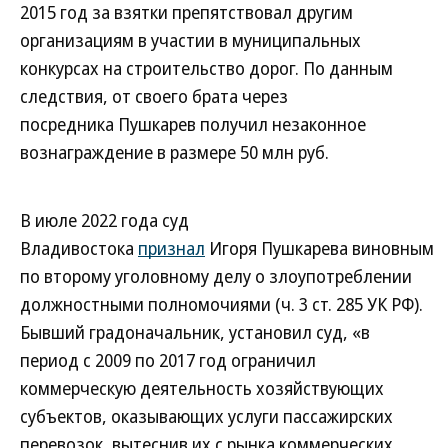
2015 год за взятки препятствовал другим
организациям в участии в муниципальных
конкурсах на строительство дорог. По данным
следствия, от своего брата через
посредника Пушкарев получил незаконное
вознаграждение в размере 50 млн руб.
В июле 2022 года суд
Владивостока
признал
Игоря Пушкарева виновным
по второму уголовному делу о злоупотреблении
должностными полномочиями (ч. 3 ст. 285 УК РФ).
Бывший градоначальник, установил суд, «в
период с 2009 по 2017 год ограничил
коммерческую деятельность хозяйствующих
субъектов, оказывающих услуги пассажирских
перевозок, вытеснив их с рынка коммерческих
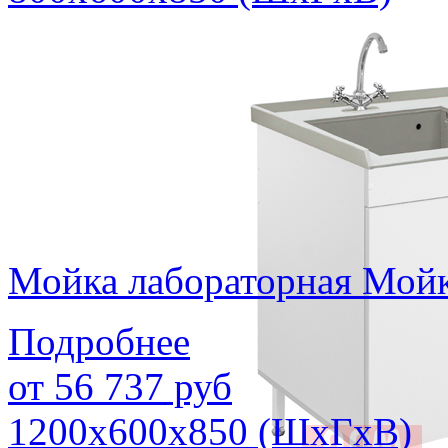
Мойка лабораторная Мой
Подробнее
от
56 737
руб
1200х600х850 (ШхГхВ)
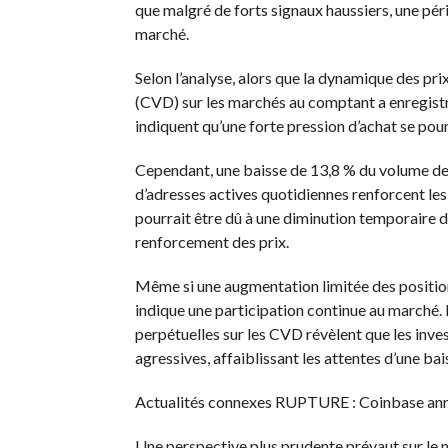
que malgré de forts signaux haussiers, une pér
marché.
Selon l’analyse, alors que la dynamique des pri
(CVD) sur les marchés au comptant a enregist
indiquent qu’une forte pression d’achat se pour
Cependant, une baisse de 13,8 % du volume de
d’adresses actives quotidiennes renforcent le
pourrait être dû à une diminution temporaire de
renforcement des prix.
Même si une augmentation limitée des position
indique une participation continue au marché.
perpétuelles sur les CVD révèlent que les inves
agressives, affaiblissant les attentes d’une bai
Actualités connexes
RUPTURE : Coinbase annon
Une perspective plus prudente prévaut sur le 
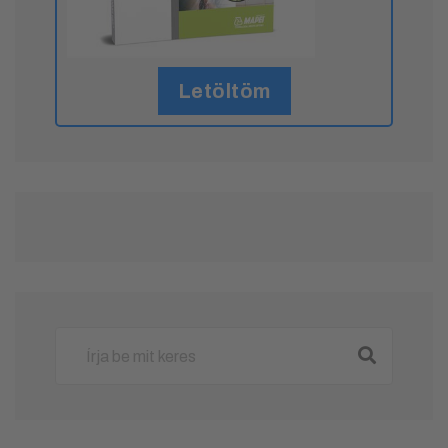
Letöltöm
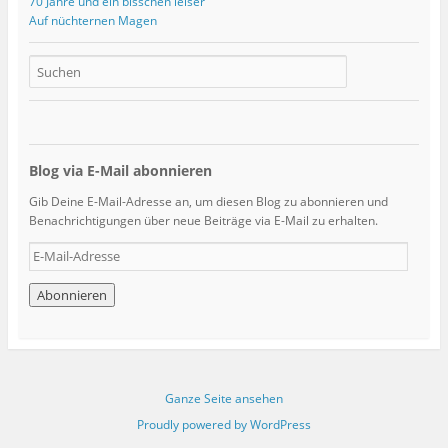
70 Jahre und ein bisschen leiser
Auf nüchternen Magen
Blog via E-Mail abonnieren
Gib Deine E-Mail-Adresse an, um diesen Blog zu abonnieren und
Benachrichtigungen über neue Beiträge via E-Mail zu erhalten.
E
-
M
a
i
l
-
A
Ganze Seite ansehen
d
r
Proudly powered by WordPress
e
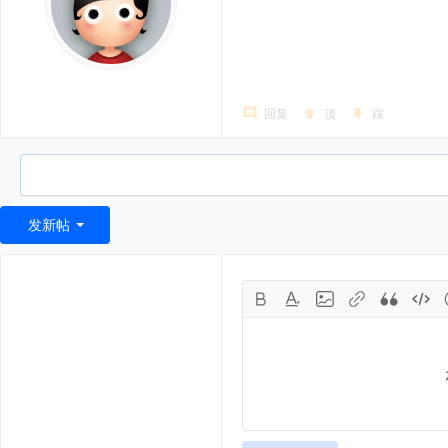
回复
顶
踩
发新帖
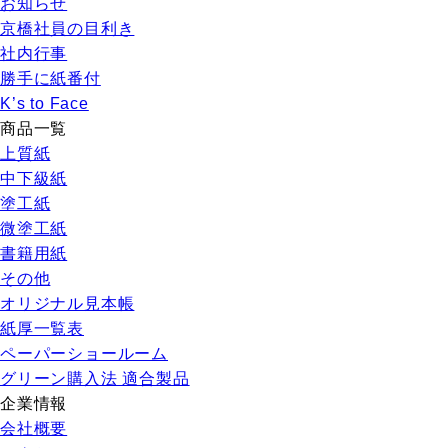
お知らせ
京橋社員の目利き
社内行事
勝手に紙番付
K’s to Face
商品一覧
上質紙
中下級紙
塗工紙
微塗工紙
書籍用紙
その他
オリジナル見本帳
紙厚一覧表
ペーパーショールーム
グリーン購入法 適合製品
企業情報
会社概要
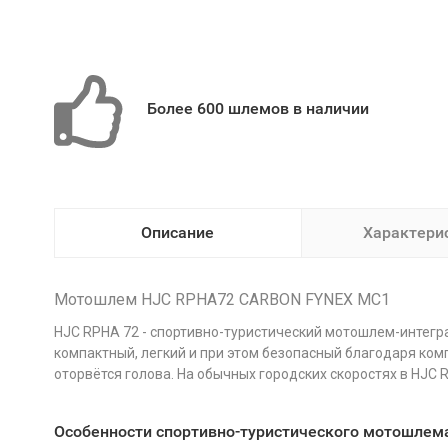
Более 600 шлемов в наличии
Описание
Характери
Мотошлем HJC RPHA72 CARBON FYNEX MC1
HJC RPHA 72 - спортивно-туристический мотошлем-интегр
компактный, легкий и при этом безопасный благодаря ком
оторвётся голова. На обычных городских скоростях в HJC 
Особенности спортивно-туристического мотошлема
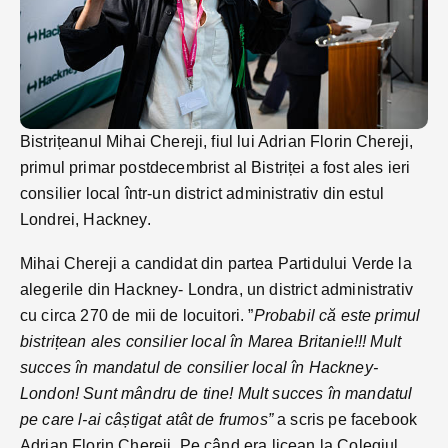
Bistrițeanul Mihai Chereji, fiul lui Adrian Florin Chereji,
primul primar postdecembrist al Bistriței a fost ales ieri
consilier local într-un district administrativ din estul
Londrei, Hackney.
Mihai Chereji a candidat din partea Partidului Verde la
alegerile din Hackney- Londra, un district administrativ
cu circa 270 de mii de locuitori. ”
Probabil că este primul
bistrițean ales consilier local în Marea Britanie!!! Mult
succes în mandatul de consilier local în Hackney-
London! Sunt mândru de tine! Mult succes în mandatul
pe care l-ai câștigat atât de frumos”
a scris pe facebook
Adrian Florin Chereji. Pe când era licean la Colegiul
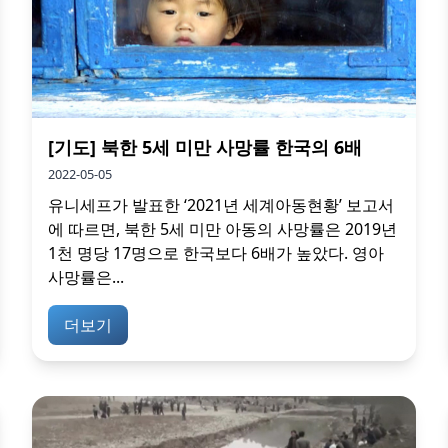
[기도] 북한 5세 미만 사망률 한국의 6배
2022-05-05
유니세프가 발표한 ‘2021년 세계아동현황’ 보고서
에 따르면, 북한 5세 미만 아동의 사망률은 2019년
1천 명당 17명으로 한국보다 6배가 높았다. 영아
사망률은...
더보기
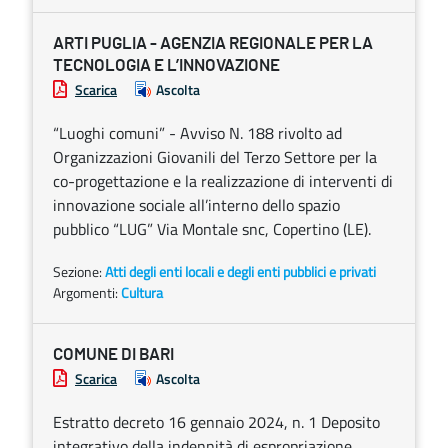
ARTI PUGLIA - AGENZIA REGIONALE PER LA
TECNOLOGIA E L’INNOVAZIONE
Scarica
Ascolta
“Luoghi comuni” - Avviso N. 188 rivolto ad
Organizzazioni Giovanili del Terzo Settore per la
co-progettazione e la realizzazione di interventi di
innovazione sociale all’interno dello spazio
pubblico “LUG” Via Montale snc, Copertino (LE).
Sezione:
Atti degli enti locali e degli enti pubblici e privati
Argomenti:
Cultura
COMUNE DI BARI
Scarica
Ascolta
Estratto decreto 16 gennaio 2024, n. 1 Deposito
integrativo della indennità di espropriazione.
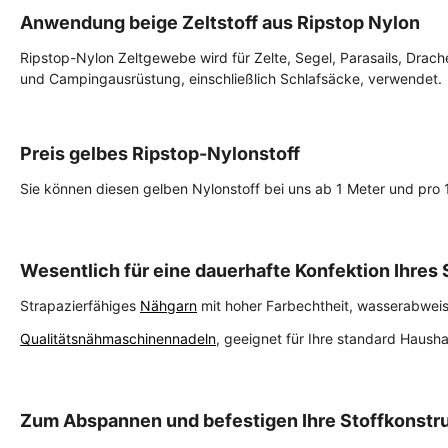
Anwendung beige Zeltstoff aus Ripstop Nylon
Ripstop-Nylon Zeltgewebe wird für Zelte, Segel, Parasails, Drach
und Campingausrüstung, einschließlich Schlafsäcke, verwendet.
Preis gelbes Ripstop-Nylonstoff
Sie können diesen gelben Nylonstoff bei uns ab 1 Meter und pro
Wesentlich für eine dauerhafte Konfektion Ihres 
Strapazierfähiges
Nähgarn
mit hoher Farbechtheit, wasserabwei
Qualitätsnähmaschinennadeln
, geeignet für Ihre standard Haush
Zum Abspannen und befestigen Ihre Stoffkonstru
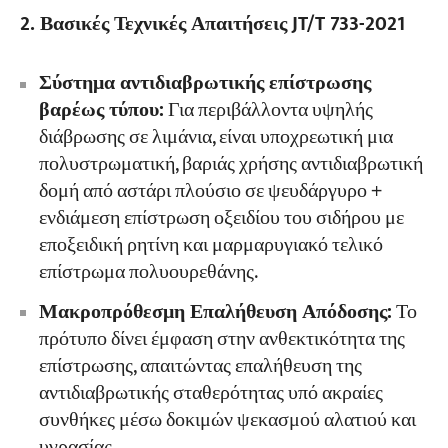
2. Βασικές Τεχνικές Απαιτήσεις JT/T 733-2021
Σύστημα αντιδιαβρωτικής επίστρωσης
βαρέως τύπου:
Για περιβάλλοντα υψηλής
διάβρωσης σε λιμάνια, είναι υποχρεωτική μια
πολυστρωματική, βαριάς χρήσης αντιδιαβρωτική
δομή από αστάρι πλούσιο σε ψευδάργυρο +
ενδιάμεση επίστρωση οξειδίου του σιδήρου με
εποξειδική ρητίνη και μαρμαρυγιακό τελικό
επίστρωμα πολυουρεθάνης.
Μακροπρόθεσμη Επαλήθευση Απόδοσης:
Το
πρότυπο δίνει έμφαση στην ανθεκτικότητα της
επίστρωσης, απαιτώντας επαλήθευση της
αντιδιαβρωτικής σταθερότητας υπό ακραίες
συνθήκες μέσω δοκιμών ψεκασμού αλατιού και
υγρασίας.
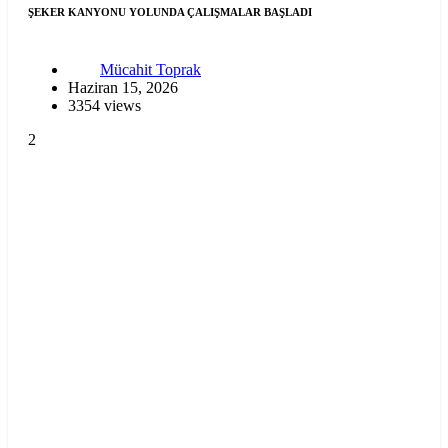
ŞEKER KANYONU YOLUNDA ÇALIŞMALAR BAŞLADI
Mücahit Toprak
Haziran 15, 2026
3354 views
2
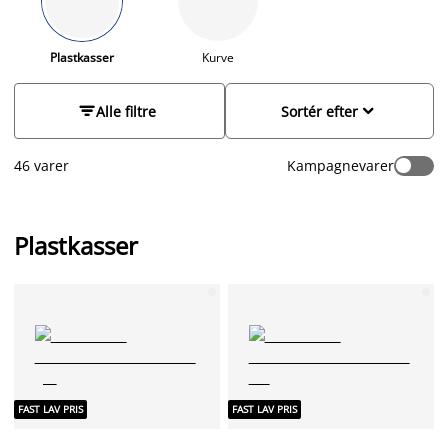
ejendele. Især opbevaringsbokse med låg eller bedrollers med
hjul fungerer godt til ting, som ikke bruges i det daglige.
Bedrollers bruges som regel til at skabe ekstra
Plastkasser
Kurve
opbevaringsplads inde under sengen - et sted der ellers ikke
er let at gøre anvendeligt. Du kan også finde affaldssortering


Alle filtre
Sortér efter
spande, der gør det nemt at sortere dit affald.
46 varer
Kampagnevarer
Plastkasser
FAST LAV PRIS
FAST LAV PRIS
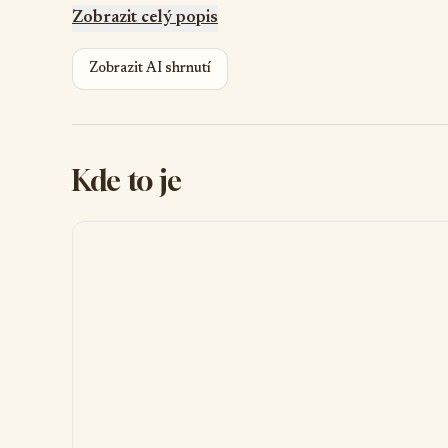
Zobrazit celý popis
Zobrazit AI shrnutí
Kde to je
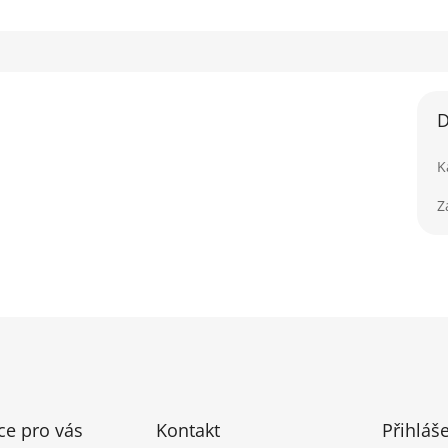
D
K
Z
ce pro vás
Kontakt
Přihláš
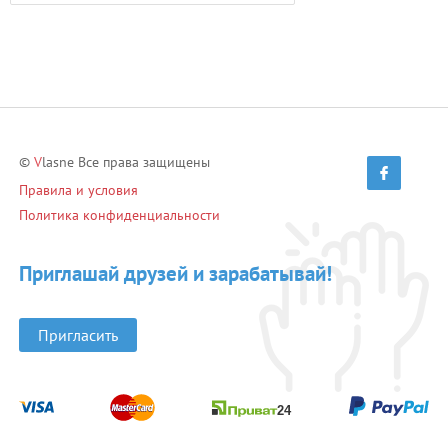
©
V
lasne Все права защищены
Правила и условия
Политика конфиденциальности
Приглашай друзей и зарабатывай!
Пригласить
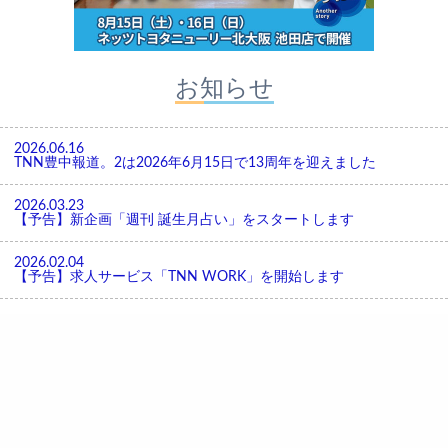
お知らせ
2026.06.16
TNN豊中報道。2は2026年6月15日で13周年を迎えました
2026.03.23
【予告】新企画「週刊 誕生月占い」をスタートします
2026.02.04
【予告】求人サービス「TNN WORK」を開始します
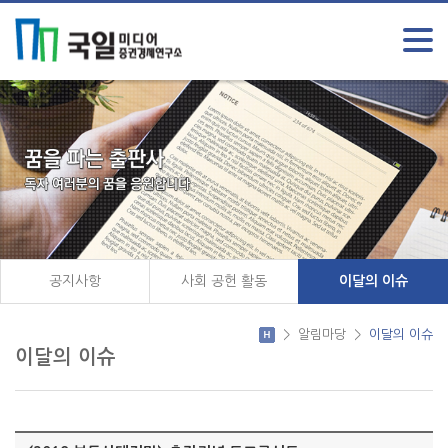
공지사항
사회 공헌 활동
이달의 이슈
>
알림마당
>
이달의 이슈
이달의 이슈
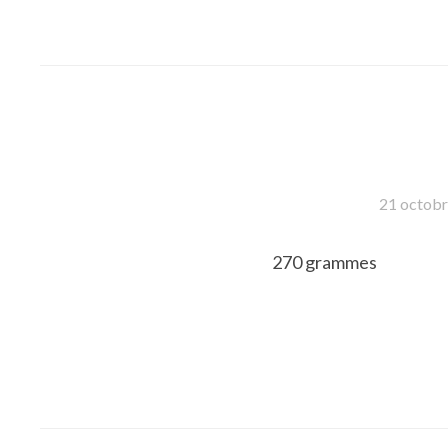
21 octob
270 grammes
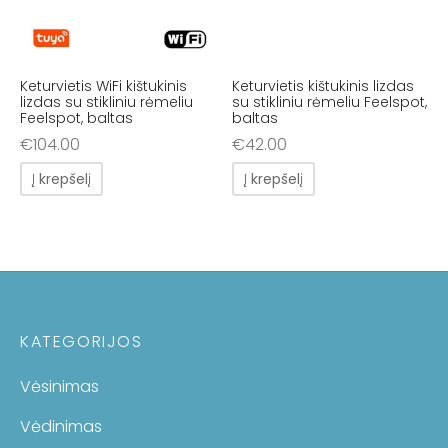
Keturvietis WiFi kištukinis
Keturvietis kištukinis lizdas
lizdas su stikliniu rėmeliu
su stikliniu rėmeliu Feelspot,
Feelspot, baltas
baltas
€
104.00
€
42.00
Į krepšelį
Į krepšelį
KATEGORIJOS
Vėsinimas
Vėdinimas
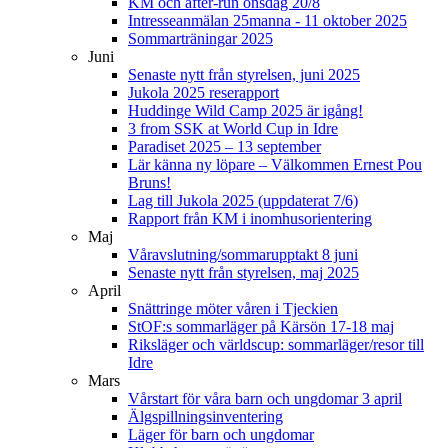
KM och after-run onsdag 20/8
Intresseanmälan 25manna - 11 oktober 2025
Sommarträningar 2025
Juni
Senaste nytt från styrelsen, juni 2025
Jukola 2025 reserapport
Huddinge Wild Camp 2025 är igång!
3 from SSK at World Cup in Idre
Paradiset 2025 – 13 september
Lär känna ny löpare – Välkommen Ernest Pou
Bruns!
Lag till Jukola 2025 (uppdaterat 7/6)
Rapport från KM i inomhusorientering
Maj
Våravslutning/sommarupptakt 8 juni
Senaste nytt från styrelsen, maj 2025
April
Snättringe möter våren i Tjeckien
StOF:s sommarläger på Kärsön 17-18 maj
Riksläger och världscup: sommarläger/resor till
Idre
Mars
Vårstart för våra barn och ungdomar 3 april
Älgspillningsinventering
Läger för barn och ungdomar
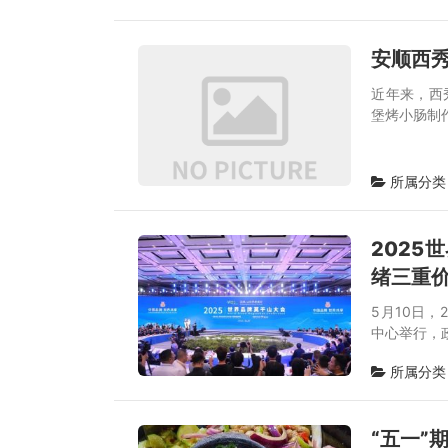
安顺西
近年来，西
堡烤小肠制
所属分类
2025
绪三重价
5月10日
中心举行，
所属分类
“五一”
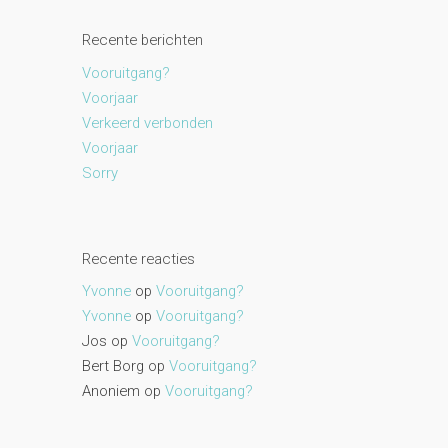
Recente berichten
Vooruitgang?
Voorjaar
Verkeerd verbonden
Voorjaar
Sorry
Recente reacties
Yvonne
op
Vooruitgang?
Yvonne
op
Vooruitgang?
Jos
op
Vooruitgang?
Bert Borg
op
Vooruitgang?
Anoniem
op
Vooruitgang?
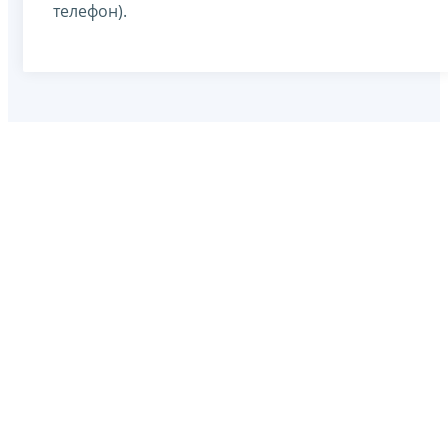
телефон).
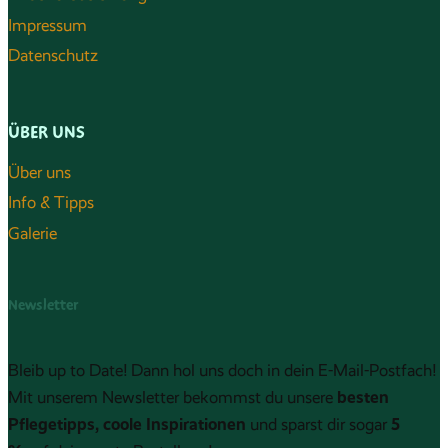
Impressum
Datenschutz
ÜBER UNS
Über uns
Info & Tipps
Galerie
Newsletter
Bleib up to Date! Dann hol uns doch in dein E-Mail-Postfach!
besten
Mit unserem Newsletter bekommst du unsere
Pflegetipps, coole Inspirationen
5
und sparst dir sogar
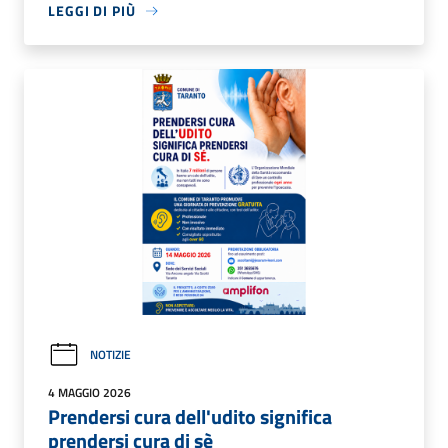
LEGGI DI PIÙ
NOTIZIE
4 MAGGIO 2026
Prendersi cura dell'udito significa
prendersi cura di sè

Your objective: Reproduce the text of the entries from the start through the line containing "Игоря Пушкарева виновным", with both ends included. Leave the pictures out of your answer.

Task response:
2015 год за взятки препятствовал другим
организациям в участии в муниципальных
конкурсах на строительство дорог. По данным
следствия, от своего брата через
посредника Пушкарев получил незаконное
вознаграждение в размере 50 млн руб.
В июле 2022 года суд
Владивостока
признал
Игоря Пушкарева виновным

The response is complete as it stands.